This trick is sometimes also called "lifetime branding", which is a name more appropriate for how it is used in gc-arena: if you have a generative lifetime 'id, any type "branded" with this 'id cannot ever be unified with another type branded with a different 'id. In gc-arena this lifetime is called 'gc, and it brands all garage-collected values (garbage-collected Gc pointers and anything transitively containing them).

Describing this trick in thick jargon like this is not very useful, it's much easier to understand when we look concretely at how it is actually used in gc-arena.

The word "arena" is commonly used in systems programming to refer to a technique of allocating memory from a single pool such that every allocation shares the same lifetime. The name "arena" is meant to be evocative of some kind of enclosure, all allocations are kept enclosed in an "arena" and ultimately share the same fate: allocations will always have a lifetime tied to their parent arena, and they are all freed when the arena is destroyed (or reset, depending on how the arena works). There is a great explanation of this "arena technique" as it appears in Rust on Manish's blog, allocated references returned from arenas all share some kind of 'arena lifetime such that all of the allocations can be invalidated at the same point, when the whole arena is reset.

The "arena" in "gc-arena" means sort of the same thing, that allocated pointers are kept in an enclosure and may not escape it, and all of them must share the same fate of being forever bound inside the arena they were birthed in.^[19]Sometimes programmer-speak can be a bit too evocative. gc-arena is different in that pointers do not necessarily have to live for the entire lifetime of the arena, only reachable pointers, but the idea is similar enough to other arena allocators that I picked the name "gc-arena".

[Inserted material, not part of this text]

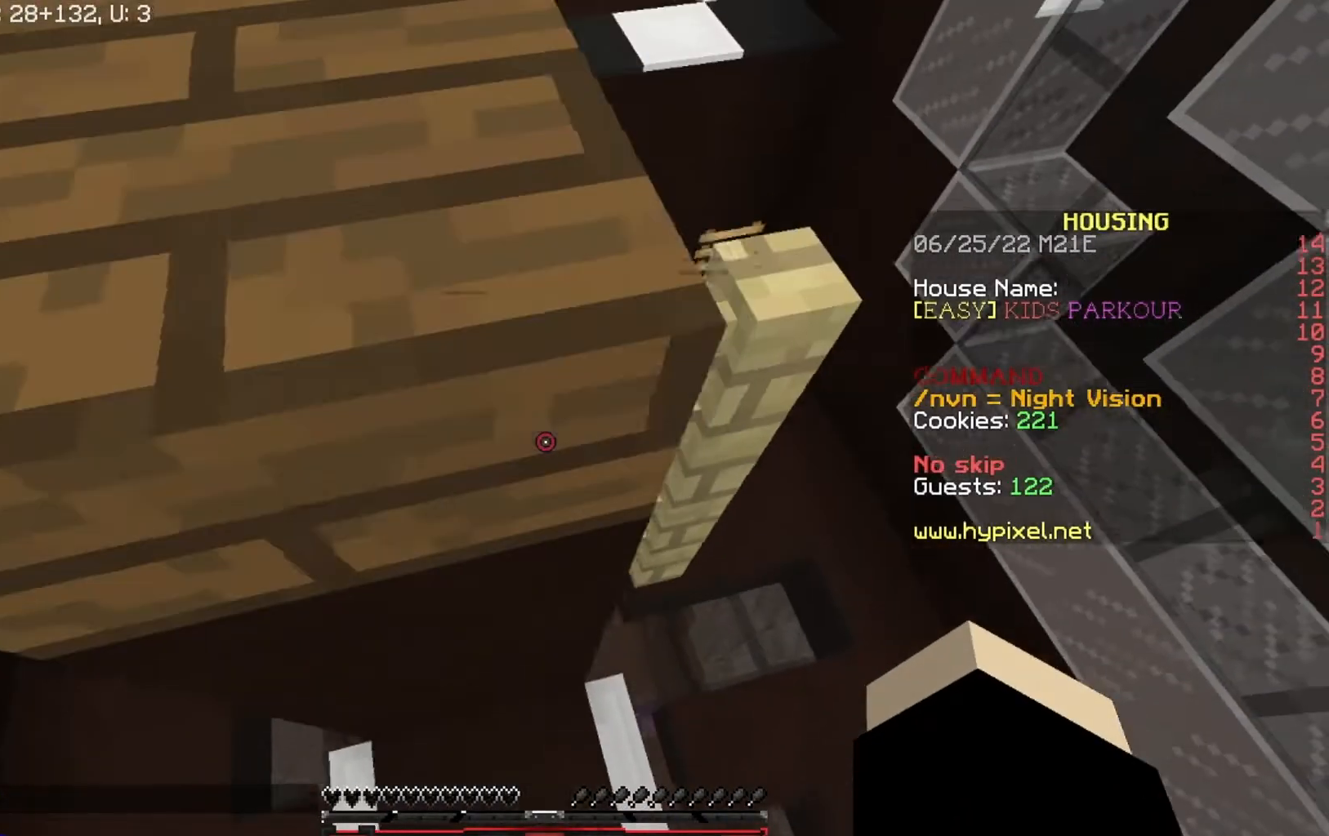
{"keys": ["a"], "events": [[133, "d", "up"], [133, "w", "up"], [200, "a", "down"]]}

gc-arena is also different from other arena allocators in specifically how it uses its arena lifetime (which gc-arena calls 'gc). Rather than only ensuring that pointers do not outlive some moment in time where every arena pointer is freed, gc-arena uses the same technique repeatedly over the lifetime of the same arena, ensuring that pointers must not escape a single unit of mutation. "Mutation" here is garbage collector jargon, and simply means "things that are not collection", which is, well, any actual work your program will do. Since useful work may mutate the object graph, everything useful your program actually does is lumped together and called "mutation".^[20]Sometimes programmers also can get tunnel vision.

The Gc pointer in gc-arena looks something like this:

/// A garbage collected pointer to a type `T`.
pub struct Gc<'gc, T>
    where T: ?Sized + 'gc
{
    // This type is a pointer (potentially wide) to a struct which contains a
    // value of type `T`. There is a small overhead per allocation for a header
    // section, and the last field is a (potentially unsized) `T`. In the
    // future, we might store a bare `T` pointer and use pointer math to find
    // the header when necessary (such as during tracing).
    ptr: NonNull<GcBox<T>>,

    // We also contain a `PhantomData` type which marks the struct as being
    // *invariant* over the 'gc lifetime. This is essential to prevent lifetime
    // branding from being defeated and for the soundness of `gc-arena`.
    _invariant: Invariant<'gc>,
}

We have a simple pointer value (Gc implements a slew of traits, but notably it is always Copy) and a zero-size marker type that both binds the Gc pointer to 'gc and also makes it invariant^[21]You can see a great explanation of lifetime subtyping and variance in the Rustonomicon here. over 'gc (more on this in a second). Since every Gc pointer is "branded" with this 'gc lifetime, we can leverage the power of the Rust borrow checker to tightly control their lifetime.

The top-level type in gc-arena is called Arena, and it is parameterized over an R which is the arena's root type.^[22]Sort of, I'll explain in a bit Everything that the arena will ever store must fit into this single root type, so all long-term reachable pointers must always be reachable somehow from this single root.^[23]This is restrictive, but there are things like DynamicRootSet which make this less restrictive than it sounds. It provides methods to mutate this single root, and by using lifetime branding, we can prove that in-between calls to mutate, every reachable pointer must be reachable from the root.

Whew, this is a lot setup to describe the main idea of gc-arena, and this will make a lot more sense with a concrete example. We'll use the linked list example from before and decide that a NodePtr<'gc, i32> should be our root type. I'm skipping the part where we actually construct the arena because this requires one final trick which I haven't talked about yet, but a full example will be provided by the end, I promise.^[24]Bare with me for a moment.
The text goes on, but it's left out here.